An Ireland controlled by Archbishop John Charles McQuaid, who, as Archbishop of Dublin, effectively ruled the country for thirty years from 1940, had no place for the work of O’Casey or Beckett or Joyce, or a string of other writers. When a Dublin production of one of his plays was blocked by the Archbishop’s pressure on the city council and trade unions, O’Casey wrote to the Irish Times in a letter quoted in John Cooney’s biography of McQuaid,
There we go; the streets of Dublin echo with the drumbeats of footsteps running away. The Archbishop in his Palace and the Customs Officer on the quay viva watch to guard virtue and Eire; the other Archbishop (Barton) draws the curtains and sits close to his study fire, saying nothing; and so the Hidden Ireland becomes the Bidden Ireland, and all is swell.
O’Casey had grown up as a devout member of the Church of Ireland; the first volume of his autobiography can only be fully appreciated by being familiar with the old Church of Ireland prayer book, so many are the allusions and quotes, but his socialist and republican views were to lead him a long way from the church.
Perhaps the “other Archbishop”, Dr Barton, the Church of Ireland Archbishop of Dublin from 1939 to 1956, felt no great inclination to speak for someone who had long left the fold; perhaps he would have had his own reservations about O’Casey’s work; perhaps, though, it was expedient to keep one’s head down and not to provoke McQuaid and his supporters. Dr Noel Browne had sought to introduce a mother and child health care programme earlier in the decade and had been forced into resignation by those who believed that Browne’s proposals, which were very modest by modern standards, were contrary to Catholic principle.

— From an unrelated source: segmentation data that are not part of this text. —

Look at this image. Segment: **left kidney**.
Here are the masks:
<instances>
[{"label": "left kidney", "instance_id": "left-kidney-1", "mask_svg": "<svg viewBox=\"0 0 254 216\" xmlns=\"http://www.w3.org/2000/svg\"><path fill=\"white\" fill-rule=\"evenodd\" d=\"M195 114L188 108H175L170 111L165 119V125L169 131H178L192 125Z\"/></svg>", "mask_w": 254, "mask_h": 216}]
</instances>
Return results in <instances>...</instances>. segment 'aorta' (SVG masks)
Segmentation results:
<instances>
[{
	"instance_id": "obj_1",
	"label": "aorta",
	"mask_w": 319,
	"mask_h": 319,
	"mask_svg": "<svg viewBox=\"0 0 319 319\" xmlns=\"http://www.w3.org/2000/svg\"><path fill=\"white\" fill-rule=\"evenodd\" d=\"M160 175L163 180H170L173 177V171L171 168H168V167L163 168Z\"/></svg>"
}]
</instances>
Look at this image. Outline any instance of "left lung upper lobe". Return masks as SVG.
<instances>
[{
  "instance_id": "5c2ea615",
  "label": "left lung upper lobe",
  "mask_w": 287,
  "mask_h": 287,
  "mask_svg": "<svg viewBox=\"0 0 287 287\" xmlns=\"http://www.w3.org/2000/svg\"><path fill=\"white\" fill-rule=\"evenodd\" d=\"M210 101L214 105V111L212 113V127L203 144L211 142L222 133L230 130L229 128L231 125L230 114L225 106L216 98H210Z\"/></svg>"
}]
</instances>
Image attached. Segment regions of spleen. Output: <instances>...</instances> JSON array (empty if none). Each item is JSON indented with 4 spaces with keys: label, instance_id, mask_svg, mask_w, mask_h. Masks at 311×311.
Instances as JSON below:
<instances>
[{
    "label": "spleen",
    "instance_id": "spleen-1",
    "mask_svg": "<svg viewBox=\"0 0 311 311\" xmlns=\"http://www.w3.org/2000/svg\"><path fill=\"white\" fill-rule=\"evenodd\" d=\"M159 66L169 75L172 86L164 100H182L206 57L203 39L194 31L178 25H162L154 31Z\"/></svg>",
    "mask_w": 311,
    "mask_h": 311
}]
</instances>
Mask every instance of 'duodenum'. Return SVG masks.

In retrospect, the Church of Ireland seems to have survived by ‘drawing the curtains’, remaining a tightly knit community with its own schools, it own clubs, its own associations; living a parallel existence to those of the majority community, which was to grow to 95% of the population.
Dr Barton might justifiably point to the fact that we have survived, that our numbers are at their highest in two generations, but, if O’Casey’s accusation was true, what was the cost of sitting at the fireside and drawing the curtains on the outside world?
Perhaps the price came not in the Republic, but in the North. ‘McQuaid’ became a byword for what Ulster Protestants perceived as the consequences of living in a Catholic dominated state. Hardliners within the Unionist community used stories of McQuaid to stir up fear and hatred of the Roman Catholic Church, and, by a logical process, of its members. Noel Browne’s name was quoted as an example of what happened to anyone who dared to dissent from the way in which the country was run. Perhaps it was as much perception as substance, but it was a perception that led to the deep entrenchment of a community.
Maybe Dr Barton could not have done much to assist Sean O’Casey, but, had he spoken up, might things have been different? Perhaps the Church of Ireland was the only organisation large enough to have voiced dissent, and even if that dissent had been ineffective, is the right thing to do not the right thing to be done?